Two days before the session ended, roughly 150 demonstrators descended upon Albany to urge for passage of the Work and Wellness Act. A handful of protesters chained themselves together in front of the governor’s office and were arrested. The same day, a coalition of groups representing people with disabilities, HIV/AIDS, and mental illnesses threatened to hold lawmakers accountable and announced a voter registration drive to do just that.

Duane tells the Blade there is a chance the lawmakers could be called back into session sometime in late summer or early fall. He says if that’s the case, he’ll intends for the Work and Wellness Act to be on the radar screen.

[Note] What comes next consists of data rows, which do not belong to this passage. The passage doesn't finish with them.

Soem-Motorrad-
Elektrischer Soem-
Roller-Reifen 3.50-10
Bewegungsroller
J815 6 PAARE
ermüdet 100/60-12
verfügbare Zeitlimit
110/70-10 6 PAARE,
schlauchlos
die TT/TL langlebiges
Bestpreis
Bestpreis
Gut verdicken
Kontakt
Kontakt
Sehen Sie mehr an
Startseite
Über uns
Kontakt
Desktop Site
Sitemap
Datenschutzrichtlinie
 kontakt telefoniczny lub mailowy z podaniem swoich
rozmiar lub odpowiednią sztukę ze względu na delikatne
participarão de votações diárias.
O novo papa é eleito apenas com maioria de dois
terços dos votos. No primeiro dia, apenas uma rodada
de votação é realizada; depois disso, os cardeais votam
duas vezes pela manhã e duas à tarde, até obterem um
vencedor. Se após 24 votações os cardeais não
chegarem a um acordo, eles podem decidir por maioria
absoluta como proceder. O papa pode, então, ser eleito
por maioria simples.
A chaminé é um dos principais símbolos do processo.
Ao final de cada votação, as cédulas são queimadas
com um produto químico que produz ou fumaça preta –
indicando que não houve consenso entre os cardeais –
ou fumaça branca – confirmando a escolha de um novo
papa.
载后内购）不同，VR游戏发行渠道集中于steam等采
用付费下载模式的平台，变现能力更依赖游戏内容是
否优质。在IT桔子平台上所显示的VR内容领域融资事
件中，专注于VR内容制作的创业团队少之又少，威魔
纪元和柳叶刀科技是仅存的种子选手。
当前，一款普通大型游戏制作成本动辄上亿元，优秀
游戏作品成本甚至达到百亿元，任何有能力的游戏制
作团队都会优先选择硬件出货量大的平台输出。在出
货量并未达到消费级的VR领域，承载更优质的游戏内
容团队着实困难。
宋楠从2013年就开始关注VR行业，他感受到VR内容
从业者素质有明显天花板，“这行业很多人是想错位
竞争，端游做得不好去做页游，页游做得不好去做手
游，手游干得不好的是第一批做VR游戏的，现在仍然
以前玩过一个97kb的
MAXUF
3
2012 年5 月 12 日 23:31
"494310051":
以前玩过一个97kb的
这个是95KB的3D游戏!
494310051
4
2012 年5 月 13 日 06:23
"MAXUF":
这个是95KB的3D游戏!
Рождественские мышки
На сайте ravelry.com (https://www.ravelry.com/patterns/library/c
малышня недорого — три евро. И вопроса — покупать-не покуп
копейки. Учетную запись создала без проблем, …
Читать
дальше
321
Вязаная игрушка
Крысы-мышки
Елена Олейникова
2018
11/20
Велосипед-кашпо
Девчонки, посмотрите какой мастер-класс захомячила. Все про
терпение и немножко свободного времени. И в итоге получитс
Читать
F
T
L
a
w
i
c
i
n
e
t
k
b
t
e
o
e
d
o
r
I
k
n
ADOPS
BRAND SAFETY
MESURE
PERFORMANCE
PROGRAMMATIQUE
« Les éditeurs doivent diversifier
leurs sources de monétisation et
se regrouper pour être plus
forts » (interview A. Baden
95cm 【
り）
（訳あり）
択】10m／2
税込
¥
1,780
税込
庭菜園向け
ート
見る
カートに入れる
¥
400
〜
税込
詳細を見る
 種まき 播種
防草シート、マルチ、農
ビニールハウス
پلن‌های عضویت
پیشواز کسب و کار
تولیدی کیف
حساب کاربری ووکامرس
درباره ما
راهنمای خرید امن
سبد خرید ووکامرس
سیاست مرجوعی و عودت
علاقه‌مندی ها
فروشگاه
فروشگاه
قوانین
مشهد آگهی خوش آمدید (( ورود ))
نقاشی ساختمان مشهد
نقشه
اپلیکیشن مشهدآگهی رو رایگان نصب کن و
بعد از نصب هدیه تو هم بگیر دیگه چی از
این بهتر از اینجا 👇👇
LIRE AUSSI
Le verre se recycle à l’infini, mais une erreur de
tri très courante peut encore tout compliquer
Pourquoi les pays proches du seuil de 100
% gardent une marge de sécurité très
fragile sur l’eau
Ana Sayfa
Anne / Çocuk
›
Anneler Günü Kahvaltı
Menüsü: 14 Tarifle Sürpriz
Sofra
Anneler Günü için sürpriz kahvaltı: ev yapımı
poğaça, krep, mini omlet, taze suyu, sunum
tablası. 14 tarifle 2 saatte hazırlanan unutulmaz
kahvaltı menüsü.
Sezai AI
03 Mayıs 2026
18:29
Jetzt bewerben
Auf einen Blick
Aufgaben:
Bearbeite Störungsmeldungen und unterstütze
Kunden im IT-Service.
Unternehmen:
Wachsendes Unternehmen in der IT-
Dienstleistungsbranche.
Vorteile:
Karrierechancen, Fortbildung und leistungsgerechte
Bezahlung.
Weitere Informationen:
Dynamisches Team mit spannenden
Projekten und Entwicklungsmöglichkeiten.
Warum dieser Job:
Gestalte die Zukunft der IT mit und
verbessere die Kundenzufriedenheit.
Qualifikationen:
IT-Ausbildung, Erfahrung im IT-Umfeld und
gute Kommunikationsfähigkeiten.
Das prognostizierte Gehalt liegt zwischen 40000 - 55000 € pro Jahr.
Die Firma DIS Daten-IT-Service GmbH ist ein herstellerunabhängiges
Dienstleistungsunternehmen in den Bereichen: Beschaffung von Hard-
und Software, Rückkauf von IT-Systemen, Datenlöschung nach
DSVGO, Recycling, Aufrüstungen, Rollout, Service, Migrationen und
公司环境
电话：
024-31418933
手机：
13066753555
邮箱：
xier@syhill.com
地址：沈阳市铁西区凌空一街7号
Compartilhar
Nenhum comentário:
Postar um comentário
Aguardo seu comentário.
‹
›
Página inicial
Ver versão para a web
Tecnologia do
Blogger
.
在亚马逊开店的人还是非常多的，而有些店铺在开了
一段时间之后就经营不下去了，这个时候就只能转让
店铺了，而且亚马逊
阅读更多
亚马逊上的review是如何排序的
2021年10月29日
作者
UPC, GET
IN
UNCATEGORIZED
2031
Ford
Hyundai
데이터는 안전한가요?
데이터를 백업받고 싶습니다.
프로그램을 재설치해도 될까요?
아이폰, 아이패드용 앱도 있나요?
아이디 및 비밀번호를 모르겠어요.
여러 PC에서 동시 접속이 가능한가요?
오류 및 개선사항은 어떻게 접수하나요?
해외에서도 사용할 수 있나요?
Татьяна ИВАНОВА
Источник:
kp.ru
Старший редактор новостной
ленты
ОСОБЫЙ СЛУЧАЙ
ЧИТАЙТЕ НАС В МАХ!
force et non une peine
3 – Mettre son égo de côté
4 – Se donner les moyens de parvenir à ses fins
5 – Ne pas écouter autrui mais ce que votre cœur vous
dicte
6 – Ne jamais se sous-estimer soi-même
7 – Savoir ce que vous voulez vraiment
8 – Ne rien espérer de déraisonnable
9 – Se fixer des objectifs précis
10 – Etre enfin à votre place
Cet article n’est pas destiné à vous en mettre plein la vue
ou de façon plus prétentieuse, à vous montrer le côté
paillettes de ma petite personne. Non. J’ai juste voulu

In other legislative news, the Dignity for All Students Act, which sought to bar discrimination and harassment in New York’s public schools based on real or perceived race, ethnicity, national origin, religion, sex, gender, sexual orientation, or mental or physical disability, cleared the Assembly Education Committee May 23 by a 20-7 vote, but the movement ended there. In addition to prohibiting discrimination and harassment, the measure sought to create a program to foster harassment-free school environments. It also would implement a reporting mechanism so that the state could compile data on harassment and discrimination in schools across New York.

And the Sexual Orientation Non-Discrimination Act, which would add sexual orientation to the state’s human rights law that prohibits discrimination based on sexual orientation in employment, housing, public accommodation and credit, didn’t make it either. Dubbed SONDA, the bill has passed the Assembly every year since 1992, but the Senate majority has never allowed a vote on the bill. Still, SONDA passed the Assembly June 13 by its largest margin yet, with a 109-39 vote.

Says Foreman: "We’ll haven’t given up on those measures. … This was just the beginning."